Listed Building – Grade II*
- Official name: Court Farm and Court Farm Cottage
- Designated: 6 May 1952
- Reference no.: 1928

= Court Farmhouse, Llanover =

House in Llanover, Monmouthshire, Wales

Court Farmhouse and the attached Court Farm Cottage, Llanover, Monmouthshire, Wales, is a country house dating from the early 16th century. Originally two houses, which became the East and West wings of a larger house, with a connecting hall constructed in the 17th century, it is now again sub-divided. The house is a Grade II* listed building.

==History==
The architectural historian John Newman records that the origins of the house are "two small early houses" of the 16th century which were joined by a hall-range in the 17th century. Kelly's Directory of 1901 records the farm as being in the possession of a David Robert. The farm remains a private building and is the estate office for the Llanover and Coldbrook Estate, as well as providing space for small businesses.

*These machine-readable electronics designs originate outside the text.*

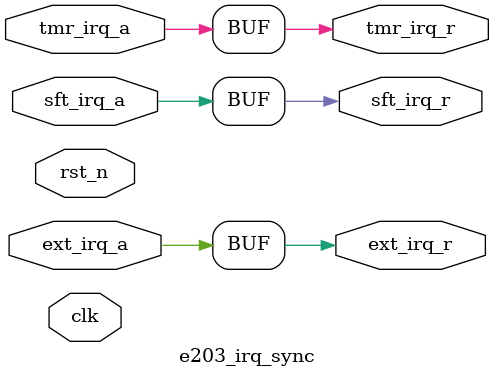
<source format=v>

 /*                                                                      
 Copyright 2018 Nuclei System Technology, Inc.                
                                                                         
 Licensed under the Apache License, Version 2.0 (the "License");         
 you may not use this file except in compliance with the License.        
 You may obtain a copy of the License at                                 
                                                                         
     http://www.apache.org/licenses/LICENSE-2.0                          
                                                                         
  Unless required by applicable law or agreed to in writing, software    
 distributed under the License is distributed on an "AS IS" BASIS,       
 WITHOUT WARRANTIES OR CONDITIONS OF ANY KIND, either express or implied.
 See the License for the specific language governing permissions and     
 limitations under the License.                                          
 */                                                                      
                                                                         
                                                                         
                                                                         
//=====================================================================
// Designer   : Bob Hu
//
// Description:
//  The IRQ and Event Sync module
//
// ====================================================================

`include "e203_defines.v"

module e203_irq_sync #(
  parameter MASTER = 1 
) (
  input  clk,    
  input  rst_n,   

  input  ext_irq_a,
  input  sft_irq_a,
  input  tmr_irq_a,
  // input  dbg_irq_a,

  output ext_irq_r,
  output sft_irq_r,
  output tmr_irq_r,
  // output dbg_irq_r 
);
generate 
  if(MASTER == 1) begin:master_gen
      `ifndef E203_HAS_LOCKSTEP//{
      `ifdef E203_IRQ_NEED_SYNC//{
      // sirv_gnrl_sync # (
      //   .DP(`E203_ASYNC_FF_LEVELS),
      //   .DW(1)
      // ) u_dbg_irq_sync(
      //     .din_a    (dbg_irq_a),
      //     .dout     (dbg_irq_r),
      //     .clk      (clk  ),
      //     .rst_n    (rst_n) 
      // );
      
      
      sirv_gnrl_sync # (
        .DP(`E203_ASYNC_FF_LEVELS),
        .DW(1)
      ) u_ext_irq_sync(
          .din_a    (ext_irq_a),
          .dout     (ext_irq_r),
          .clk      (clk  ),
          .rst_n    (rst_n) 
      );
      
      sirv_gnrl_sync # (
        .DP(`E203_ASYNC_FF_LEVELS),
        .DW(1)
      ) u_sft_irq_sync(
          .din_a    (sft_irq_a),
          .dout     (sft_irq_r),
          .clk      (clk  ),
          .rst_n    (rst_n) 
      );
      
      sirv_gnrl_sync # (
        .DP(`E203_ASYNC_FF_LEVELS),
        .DW(1)
      ) u_tmr_irq_sync(
          .din_a    (tmr_irq_a),
          .dout     (tmr_irq_r),
          .clk      (clk  ),
          .rst_n    (rst_n) 
      );
      `else//}{
        assign ext_irq_r = ext_irq_a;
        assign sft_irq_r = sft_irq_a;
        assign tmr_irq_r = tmr_irq_a;
        assign dbg_irq_r = dbg_irq_a;
      `endif//}
      `endif//}
      
      
  end
  else begin:slave_gen
         // Just pass through for slave in lockstep mode
     assign ext_irq_r = ext_irq_a;
     assign sft_irq_r = sft_irq_a;
     assign tmr_irq_r = tmr_irq_a;
     // assign dbg_irq_r = dbg_irq_a;
   
  end
endgenerate


endmodule


</source>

==Architecture and description==
The house is of two storeys and is constructed of stone, with stone tiling roofs. John Newman notes the "splendid 17th century hall" with contemporary panelling. The Farm, and the attached cottage are a Grade II* listed building, its listing describing it as a "fine house with early 16th century origins and well-preserved 16th and 17th century detailing".